The advent of new menus like McDonald's "Curry and Spice" and Burger King's "Curry in a Hurry" reflects a fundamental fact of British gastronomy: Indian food has replaced traditional English offerings and American fast food as the first choice of family diners.

It used to be that the menu in any local pub or restaurant was as predictable as the year-round soggy weather. There would be bangers and mash (sausage and mashed potatoes), bubble and squeak (cabbage and potatoes), toad-in-the-hole (sausage in a muffin), English roast with Yorkshire pudding (roast beef with a popover) and, of course, fish and chips.

But when American fast-food chains invaded in the 1960s, the Yankee hamburger moved to the front burner. Today, with 930 outlets, the U.S. favorite, McDonald's, is Britain's largest restaurant business. American fast-food mores have become so mainstream that British children nowadays routinely ask for french fries when ordering what their parents know as "chips."

American burger stands proved such a bonanza that established British food firms decided to join rather than fight. Burger King and its famous Whopper may seem as American as apple pie, but the multinational chain is owned by Diageo, the British food and beverage giant that makes Guinness Stout.

In the 1990s, though, the hottest thing in British restaurants has been hot and spicy Indian and Pakistani food. Just 20 years ago, the whole nation had just a few hundred curry shops, mainly found in immigrant neighborhoods of London and other major cities. Today, there are nearly 9,000 curry restaurants scattered over the British Isles, according to the Asian Balti Restaurant Association. That's four times the number of hamburger outlets.

Indeed, the most common Indian entree in England, the association says, is a dish that was invented not in Bombay but in Birmingham. The ubiquitous "balti"--the name comes from the Punjabi word for "small bucket"--is a bucket-shaped bowl of meat, seafood or vegetable stew with a hearty curry flavor.

There are varying degrees of spiciness in balti dishes, ranging from the mild "korma" and "masala" to the pungent "Madras" and the nuclear-powered "vindaloo." Among the pub-crawling, beer-swilling twenty-somethings known here as the "new lads" and "new ladettes," it is a standard rite of passage to sit down with a group of friends and try to finish an entire bowl of vindaloo balti--an explosive concoction in which the curry flavor is overwhelmed by ferocious South Asian chili peppers.

"Vindaloo," in fact, has become a synonym for "powerful" here. Rowdy British soccer fans have adopted the word as their favorite cheer, which explains why major games are accompanied by raucous shouts of Vin-da-loooo floating over the stands.

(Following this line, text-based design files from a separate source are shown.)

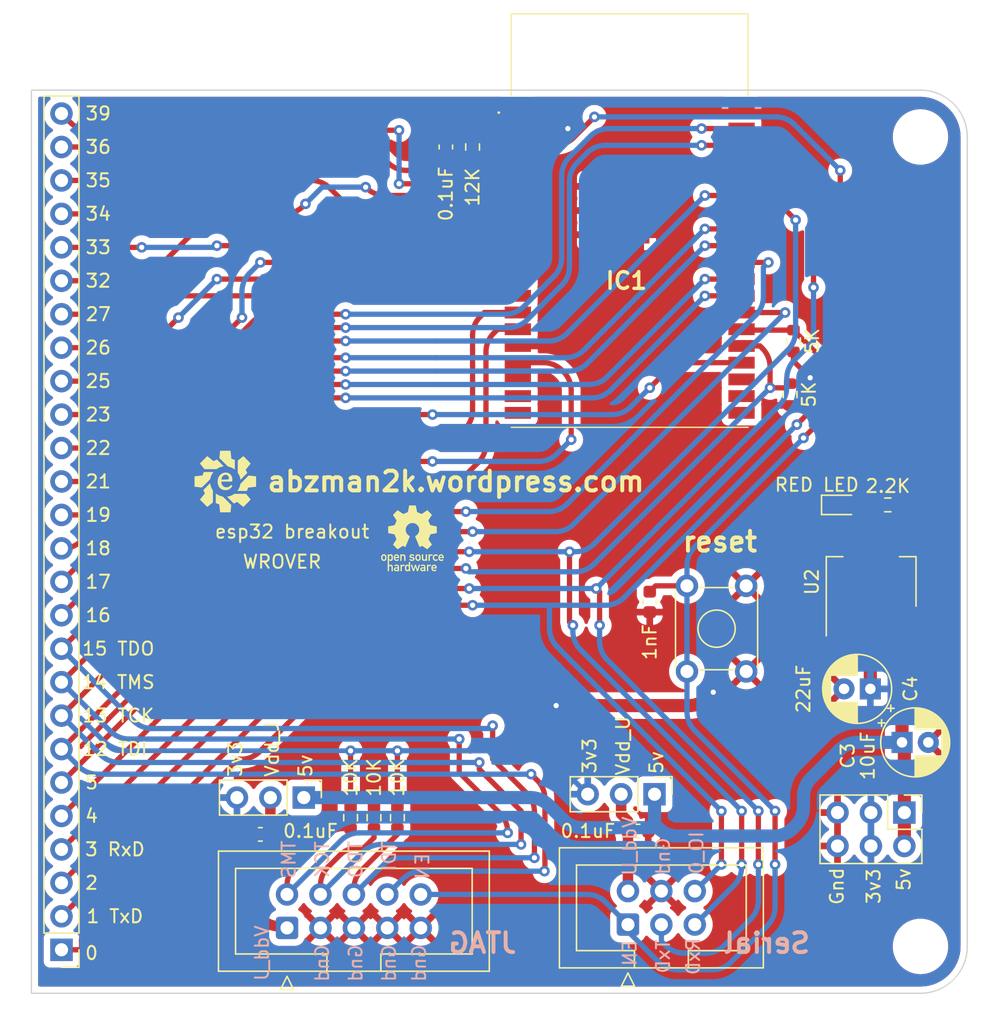
<source format=kicad_pcb>
(kicad_pcb (version 20211014) (generator pcbnew)

  (general
    (thickness 1.6)
  )

  (paper "A4")
  (layers
    (0 "F.Cu" signal)
    (31 "B.Cu" signal)
    (32 "B.Adhes" user "B.Adhesive")
    (33 "F.Adhes" user "F.Adhesive")
    (34 "B.Paste" user)
    (35 "F.Paste" user)
    (36 "B.SilkS" user "B.Silkscreen")
    (37 "F.SilkS" user "F.Silkscreen")
    (38 "B.Mask" user)
    (39 "F.Mask" user)
    (40 "Dwgs.User" user "User.Drawings")
    (41 "Cmts.User" user "User.Comments")
    (42 "Eco1.User" user "User.Eco1")
    (43 "Eco2.User" user "User.Eco2")
    (44 "Edge.Cuts" user)
    (45 "Margin" user)
    (46 "B.CrtYd" user "B.Courtyard")
    (47 "F.CrtYd" user "F.Courtyard")
    (48 "B.Fab" user)
    (49 "F.Fab" user)
    (50 "User.1" user)
    (51 "User.2" user)
    (52 "User.3" user)
    (53 "User.4" user)
    (54 "User.5" user)
    (55 "User.6" user)
    (56 "User.7" user)
    (57 "User.8" user)
    (58 "User.9" user)
  )

  (setup
    (stackup
      (layer "F.SilkS" (type "Top Silk Screen"))
      (layer "F.Paste" (type "Top Solder Paste"))
      (layer "F.Mask" (type "Top Solder Mask") (thickness 0.01))
      (layer "F.Cu" (type "copper") (thickness 0.035))
      (layer "dielectric 1" (type "core") (thickness 1.51) (material "FR4") (epsilon_r 4.5) (loss_tangent 0.02))
      (layer "B.Cu" (type "copper") (thickness 0.035))
      (layer "B.Mask" (type "Bottom Solder Mask") (thickness 0.01))
      (layer "B.Paste" (type "Bottom Solder Paste"))
      (layer "B.SilkS" (type "Bottom Silk Screen"))
      (copper_finish "None")
      (dielectric_constraints no)
    )
    (pad_to_mask_clearance 0)
    (pcbplotparams
      (layerselection 0x00010fc_ffffffff)
      (disableapertmacros false)
      (usegerberextensions false)
      (usegerberattributes true)
      (usegerberadvancedattributes true)
      (creategerberjobfile true)
      (svguseinch false)
      (svgprecision 6)
      (excludeedgelayer true)
      (plotframeref false)
      (viasonmask false)
      (mode 1)
      (useauxorigin false)
      (hpglpennumber 1)
      (hpglpenspeed 20)
      (hpglpendiameter 15.000000)
      (dxfpolygonmode true)
      (dxfimperialunits true)
      (dxfusepcbnewfont true)
      (psnegative false)
      (psa4output false)
      (plotreference true)
      (plotvalue true)
      (plotinvisibletext false)
      (sketchpadsonfab false)
      (subtractmaskfromsilk false)
      (outputformat 1)
      (mirror false)
      (drillshape 0)
      (scaleselection 1)
      (outputdirectory "esp32_breakout_gerbers/")
    )
  )

  (net 0 "")
  (net 1 "/ESP_EN")
  (net 2 "GND")
  (net 3 "/VDD_J")
  (net 4 "/VDD_5V")
  (net 5 "/VDD3V3")
  (net 6 "/VDD_U")
  (net 7 "Net-(D1-Pad2)")
  (net 8 "/ESP_IO14")
  (net 9 "/ESP_IO13")
  (net 10 "/ESP_IO15")
  (net 11 "/ESP_IO12")
  (net 12 "/ESP_IO1")
  (net 13 "/ESP_IO3")
  (net 14 "/ESP_IO0")
  (net 15 "/ESP_IO2")
  (net 16 "/ESP_IO4")
  (net 17 "/ESP_IO5")
  (net 18 "/ESP_IO16")
  (net 19 "/ESP_IO17")
  (net 20 "/ESP_IO18")
  (net 21 "/ESP_IO19")
  (net 22 "/ESP_IO21")
  (net 23 "/ESP_IO22")
  (net 24 "/ESP_IO23")
  (net 25 "/ESP_IO25")
  (net 26 "/ESP_IO26")
  (net 27 "/ESP_IO27")
  (net 28 "/ESP_IO32")
  (net 29 "/ESP_IO33")
  (net 30 "/ESP_IO34")
  (net 31 "/ESP_IO35")
  (net 32 "/ESP_IO36")
  (net 33 "/ESP_IO39")
  (net 34 "unconnected-(IC1-Pad17)")
  (net 35 "unconnected-(IC1-Pad18)")
  (net 36 "unconnected-(IC1-Pad19)")
  (net 37 "unconnected-(IC1-Pad20)")
  (net 38 "unconnected-(IC1-Pad21)")
  (net 39 "unconnected-(IC1-Pad22)")
  (net 40 "unconnected-(IC1-Pad32)")

  (footprint "Evan's misc parts:Evan Logo" (layer "F.Cu") (at 136.652 80.518))

  (footprint "Resistor_SMD:R_0603_1608Metric" (layer "F.Cu") (at 149.733 106.045 90))

  (footprint "Capacitor_SMD:C_0603_1608Metric" (layer "F.Cu") (at 168.91 89.662 90))

  (footprint "Capacitor_SMD:C_0603_1608Metric" (layer "F.Cu") (at 168.021 107.061))

  (footprint "Evan's misc parts:OSHW gear" (layer "F.Cu") (at 150.876 84.836))

  (footprint "Connector_PinHeader_2.54mm:PinHeader_1x03_P2.54mm_Vertical" (layer "F.Cu") (at 142.621 104.521 -90))

  (footprint "Capacitor_SMD:C_0603_1608Metric" (layer "F.Cu") (at 139.319 107.315 180))

  (footprint "Connector_IDC:IDC-Header_2x05_P2.54mm_Vertical" (layer "F.Cu") (at 141.346 114.4175 90))

  (footprint "MountingHole:MountingHole_3.2mm_M3" (layer "F.Cu") (at 189.484 115.824))

  (footprint "MountingHole:MountingHole_3.2mm_M3" (layer "F.Cu") (at 189.484 54.356))

  (footprint "Capacitor_THT:CP_Radial_D5.0mm_P2.00mm" (layer "F.Cu") (at 185.674 96.266 180))

  (footprint "Connector_PinHeader_2.54mm:PinHeader_2x03_P2.54mm_Vertical" (layer "F.Cu") (at 188.259888 105.659 -90))

  (footprint "Package_TO_SOT_SMD:SOT-223-3_TabPin2" (layer "F.Cu") (at 185.734888 88.138 90))

  (footprint "Evan's misc parts:ESP32WROVEREM213EH6464PH3Q0" (layer "F.Cu") (at 167.386 60.706))

  (footprint "Capacitor_SMD:C_0603_1608Metric" (layer "F.Cu") (at 153.416 55.118 90))

  (footprint "Capacitor_THT:CP_Radial_D5.0mm_P2.00mm" (layer "F.Cu") (at 188.081775 100.33))

  (footprint "Resistor_SMD:R_0603_1608Metric" (layer "F.Cu") (at 155.448 55.118 -90))

  (footprint "LED_SMD:LED_0603_1608Metric" (layer "F.Cu") (at 183.448888 82.296))

  (footprint "Resistor_SMD:R_0603_1608Metric" (layer "F.Cu") (at 179.578 73.914 90))

  (footprint "Resistor_SMD:R_0603_1608Metric" (layer "F.Cu") (at 147.955 106.045 90))

  (footprint "Resistor_SMD:R_0603_1608Metric" (layer "F.Cu") (at 146.177 106.045 90))

  (footprint "Connector_IDC:IDC-Header_2x03_P2.54mm_Vertical" (layer "F.Cu") (at 167.254 114.1635 90))

  (footprint "Connector_PinHeader_2.54mm:PinHeader_1x03_P2.54mm_Vertical" (layer "F.Cu") (at 169.276 104.267 -90))

  (footprint "Resistor_SMD:R_0603_1608Metric" (layer "F.Cu") (at 187.004888 82.296 180))

  (footprint "Resistor_SMD:R_0603_1608Metric" (layer "F.Cu")
    (tedit 5F68FEEE) (tstamp e9f1fcae-0ee5-4497-9edc-dccb7b341716)
    (at 179.832 69.85 90)
    (descr "Resistor SMD 0603 (1608 Metric), square (rectangular) end terminal, IPC_7351 nominal, (Body size source: IPC-SM-782 page 72, https://www.pcb-3d.com/wordpress/wp-content/uploads/ipc-sm-782a_amendment_1_and_2.pdf), generated with kicad-footprint-generator")
    (tags "resistor")
    (property "Sheetfile" "esp32 breakout2.kicad_sch")
    (property "Sheetname" "")
    (path "/da8d3c04-a468-451d-bbd3-5ffb267357a9")
    (attr smd)
    (fp_text reference "R5" (at 0 -1.43 90) (layer "F.SilkS") hide
      (effects (font (size 1 1) (thickness 0.15)))
      (tstamp 3b0eb3d0-4c1b-4d23-881b-acbb21fccdac)
    )
    (fp_text value "5K" (at 0 1.43 90) (layer "F.SilkS")
      (effects (font (size 1 1) (thickness 0.15)))
      (tstamp f1df8eee-8a89-44d0-bde3-f8189f69bdae)
    )
    (fp_text user "${REFERENCE}" (at 0 0 90) (layer "F.Fab")
      (effects (font (size 0.4 0.4) (thickness 0.06)))
      (tstamp 0aea80b3-5920-4614-b5a1-211fc72588f6)
    )
    (fp_line (start -0.237258 0.5225) (end 0.237258 0.5225) (layer "F.SilkS") (width 0.12) (tstamp 6ff68425-4d5c-4047-bb2d-454338ea7222))
    (fp_line (start -0.237258 -0.5225) (end 0.237258 -0.5225) (layer "F.SilkS") (width 0.12) (tstamp 960e3980-6992-4f2f-be18-9d55b25deb4f))
    (fp_line (start 1.48 -0.73) (end 1.48 0.73) (layer "F.CrtYd") (
... [651439 chars truncated]
</source>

"We are being rather clever when we serve this vindaloo," says Javid Choudhary, a Birmingham restaurateur who heads the association of curry shops. "The young people always want to try the hottest, and for that reason we are selling more beer. If you are eating vindaloo, you need lager."

It was inevitable that the big fast-food chains--in Britain, they prefer the term "quick-service restaurants"--would move to capitalize on the curry craze. "Curry is the U.K.'s favorite dish, even beating the traditional Sunday roast," says McDonald's spokesman Jackie Graveney. "Our new Curry and Spice range has been very popular."

Fast-food chains don't serve alcohol here, and their family-oriented clientele is not exactly the vindaloo-type crowd. Accordingly, Burger King's "Masala Burger" and McDonald's "McChicken Korma Naan" and "Lamb McSpicy" are all mildly flavored, compared with standard Indian-restaurant fare.

Still, my family of fast-food fans, who have eaten under the golden arches on three continents, found the lamb sandwich and accompanying vegetable samosas to be the spiciest items they've eaten in any McDonald's. The kids liked the new dishes--but will probably go back to burgers on their next visit.

All the fast-food chains report marked success with their hurried curries, despite outright sneers from fans of the real thing. "I appreciate the novelty of the McChicken Korma Naan," wrote food critic Kirsty Walker of London's Daily Express, "but I would rather eat concrete."

Comments like that are welcome, of course, at the Asian Balti Restaurant Association. "Yes, we are being flattered by the imitation," Choudhary says. "But if the competition puts out this bland and rubbery food, the real balti restaurants will not be worrying."